Continue to promote and diversify forms of communication with innovative, flexible contents on policies, laws and the actual work of anti-corruption to citizens, raising awareness of defense and proactively take actions against corruption. In particular, integrity education for the youth should be taken into account to ensure the efficiency and sustainability in anti-corruption.

(*) The article was written by TT and first published in Vietnam Law magazine and Legal Forum on April, 26th, 2016 

[i] Special legal dissemination issue No. 09/2010, the United Nations Convention on Anti-Corruption in relation to the anti-corruption law in Vietnam Session, Hanoi – 2010.

[ii] Colonel, Dr. Tran Van Luyen, The actual situation of the implementation, compliance of the UN Convention against Corruption in Vietnam and a number of recommendations, at http://tks.edu.vn/WebThongTinKhoaHoc/Detail/2?idMenu=120 [Access 08 April 2016].

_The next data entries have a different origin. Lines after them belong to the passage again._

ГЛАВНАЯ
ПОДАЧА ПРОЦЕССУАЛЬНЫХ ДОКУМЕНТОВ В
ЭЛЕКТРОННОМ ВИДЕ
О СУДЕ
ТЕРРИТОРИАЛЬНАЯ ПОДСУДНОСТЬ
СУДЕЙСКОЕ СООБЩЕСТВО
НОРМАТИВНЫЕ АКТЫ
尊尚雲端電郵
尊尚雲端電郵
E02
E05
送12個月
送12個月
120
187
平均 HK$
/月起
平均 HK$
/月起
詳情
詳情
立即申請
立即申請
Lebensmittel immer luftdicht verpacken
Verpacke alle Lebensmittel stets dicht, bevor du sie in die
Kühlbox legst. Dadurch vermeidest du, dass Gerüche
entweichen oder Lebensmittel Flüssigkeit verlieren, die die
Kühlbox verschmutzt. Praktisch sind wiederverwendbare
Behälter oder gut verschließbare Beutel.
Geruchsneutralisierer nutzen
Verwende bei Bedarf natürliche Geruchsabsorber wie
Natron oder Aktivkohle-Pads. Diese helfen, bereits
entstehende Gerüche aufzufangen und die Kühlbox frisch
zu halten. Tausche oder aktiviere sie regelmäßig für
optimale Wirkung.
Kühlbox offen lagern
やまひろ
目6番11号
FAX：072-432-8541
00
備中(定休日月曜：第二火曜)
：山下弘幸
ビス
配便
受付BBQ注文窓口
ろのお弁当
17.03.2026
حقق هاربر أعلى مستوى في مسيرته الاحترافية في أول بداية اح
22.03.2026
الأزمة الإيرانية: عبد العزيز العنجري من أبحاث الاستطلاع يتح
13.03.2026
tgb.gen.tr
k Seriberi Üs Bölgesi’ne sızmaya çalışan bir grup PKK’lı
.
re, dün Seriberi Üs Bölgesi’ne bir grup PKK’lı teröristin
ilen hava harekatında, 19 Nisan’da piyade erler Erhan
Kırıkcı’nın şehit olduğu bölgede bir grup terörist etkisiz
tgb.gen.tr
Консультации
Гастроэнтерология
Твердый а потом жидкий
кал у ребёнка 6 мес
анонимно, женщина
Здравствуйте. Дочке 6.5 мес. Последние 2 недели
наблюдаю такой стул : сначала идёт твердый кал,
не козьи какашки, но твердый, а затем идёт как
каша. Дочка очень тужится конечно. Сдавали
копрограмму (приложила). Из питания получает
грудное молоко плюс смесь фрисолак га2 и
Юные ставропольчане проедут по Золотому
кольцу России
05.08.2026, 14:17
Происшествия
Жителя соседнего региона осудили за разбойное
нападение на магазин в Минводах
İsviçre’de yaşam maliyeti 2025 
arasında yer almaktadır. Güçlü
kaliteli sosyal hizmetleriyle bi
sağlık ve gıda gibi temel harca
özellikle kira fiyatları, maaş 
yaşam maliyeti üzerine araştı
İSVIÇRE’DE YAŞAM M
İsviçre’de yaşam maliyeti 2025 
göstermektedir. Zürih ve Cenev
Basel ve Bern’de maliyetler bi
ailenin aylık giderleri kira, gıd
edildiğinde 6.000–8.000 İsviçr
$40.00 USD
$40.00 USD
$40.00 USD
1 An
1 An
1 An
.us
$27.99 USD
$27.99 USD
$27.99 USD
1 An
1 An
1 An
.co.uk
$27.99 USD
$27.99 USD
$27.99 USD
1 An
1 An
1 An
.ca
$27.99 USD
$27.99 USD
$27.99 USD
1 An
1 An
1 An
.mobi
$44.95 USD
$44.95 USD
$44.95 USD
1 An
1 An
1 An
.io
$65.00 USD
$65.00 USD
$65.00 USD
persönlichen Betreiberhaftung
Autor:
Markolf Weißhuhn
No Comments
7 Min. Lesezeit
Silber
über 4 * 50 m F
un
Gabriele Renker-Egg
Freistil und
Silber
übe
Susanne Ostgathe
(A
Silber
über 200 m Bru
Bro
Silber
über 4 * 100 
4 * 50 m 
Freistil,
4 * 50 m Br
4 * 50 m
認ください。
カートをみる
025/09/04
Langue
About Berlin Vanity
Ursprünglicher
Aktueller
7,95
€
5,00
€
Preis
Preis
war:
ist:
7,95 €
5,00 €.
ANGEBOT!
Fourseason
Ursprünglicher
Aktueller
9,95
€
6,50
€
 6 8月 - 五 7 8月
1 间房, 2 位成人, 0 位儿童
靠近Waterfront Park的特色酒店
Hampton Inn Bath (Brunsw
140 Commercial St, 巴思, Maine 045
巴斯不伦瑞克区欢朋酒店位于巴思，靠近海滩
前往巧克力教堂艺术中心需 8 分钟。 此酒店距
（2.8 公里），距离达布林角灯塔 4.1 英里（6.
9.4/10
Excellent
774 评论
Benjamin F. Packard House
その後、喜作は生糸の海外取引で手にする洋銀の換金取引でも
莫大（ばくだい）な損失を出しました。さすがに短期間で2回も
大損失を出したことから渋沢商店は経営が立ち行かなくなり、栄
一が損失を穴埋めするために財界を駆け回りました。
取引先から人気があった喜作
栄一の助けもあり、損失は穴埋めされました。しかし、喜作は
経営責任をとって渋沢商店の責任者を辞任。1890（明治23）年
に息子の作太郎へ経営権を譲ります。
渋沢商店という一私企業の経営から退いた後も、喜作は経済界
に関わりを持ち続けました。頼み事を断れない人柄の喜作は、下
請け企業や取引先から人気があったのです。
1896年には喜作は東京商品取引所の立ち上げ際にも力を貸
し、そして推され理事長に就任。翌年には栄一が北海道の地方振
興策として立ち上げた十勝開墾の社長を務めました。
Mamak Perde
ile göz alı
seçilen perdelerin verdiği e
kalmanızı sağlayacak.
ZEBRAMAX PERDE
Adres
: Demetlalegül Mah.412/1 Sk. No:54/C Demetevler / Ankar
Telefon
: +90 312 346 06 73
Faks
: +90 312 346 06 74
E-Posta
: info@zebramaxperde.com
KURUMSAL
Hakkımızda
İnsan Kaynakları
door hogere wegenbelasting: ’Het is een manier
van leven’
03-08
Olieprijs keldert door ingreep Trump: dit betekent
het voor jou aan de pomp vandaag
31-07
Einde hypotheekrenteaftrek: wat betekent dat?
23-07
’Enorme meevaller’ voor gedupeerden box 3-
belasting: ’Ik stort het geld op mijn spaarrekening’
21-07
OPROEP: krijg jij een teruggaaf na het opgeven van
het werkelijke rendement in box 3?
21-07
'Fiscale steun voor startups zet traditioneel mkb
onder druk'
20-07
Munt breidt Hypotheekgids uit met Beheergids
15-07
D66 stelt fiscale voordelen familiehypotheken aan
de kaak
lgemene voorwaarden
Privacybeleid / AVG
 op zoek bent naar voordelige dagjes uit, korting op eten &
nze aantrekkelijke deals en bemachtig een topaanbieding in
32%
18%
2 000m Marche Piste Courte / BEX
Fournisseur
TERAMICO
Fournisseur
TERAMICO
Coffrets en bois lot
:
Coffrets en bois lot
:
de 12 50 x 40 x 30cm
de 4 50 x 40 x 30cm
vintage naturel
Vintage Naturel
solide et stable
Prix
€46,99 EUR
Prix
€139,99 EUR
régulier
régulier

[iii] Cecodes, Anti-Corruption in Vietnam: What can be seen after two years of the implementation of the Law?, 2008 pg.33.

[iv] Cecodes, Anti-Corruption in Vietnam: What can be seen after two years of the implementation of the Law?, 2008 pg.35.

[v] Voice of Vietnam online newspaper, “70% of enterprises in Vietnam needs personal relationships and connections to access the relevant information held by the state agencies”, dated 11 May 2015 at (http://vov.vn/kinh-te/70-doanh-nghiep-can-quan-he-ca-nhan-de-tiep-can-thong-tin-nha-nuoc-400302.vov) [access 12 April 2016].

[vi] Towards Transparency (TT), Transparency International (TI)’s national contact in Vietnam, 2013 Global Corruption Barometer – Views and Experiences from Vietnamese citizens.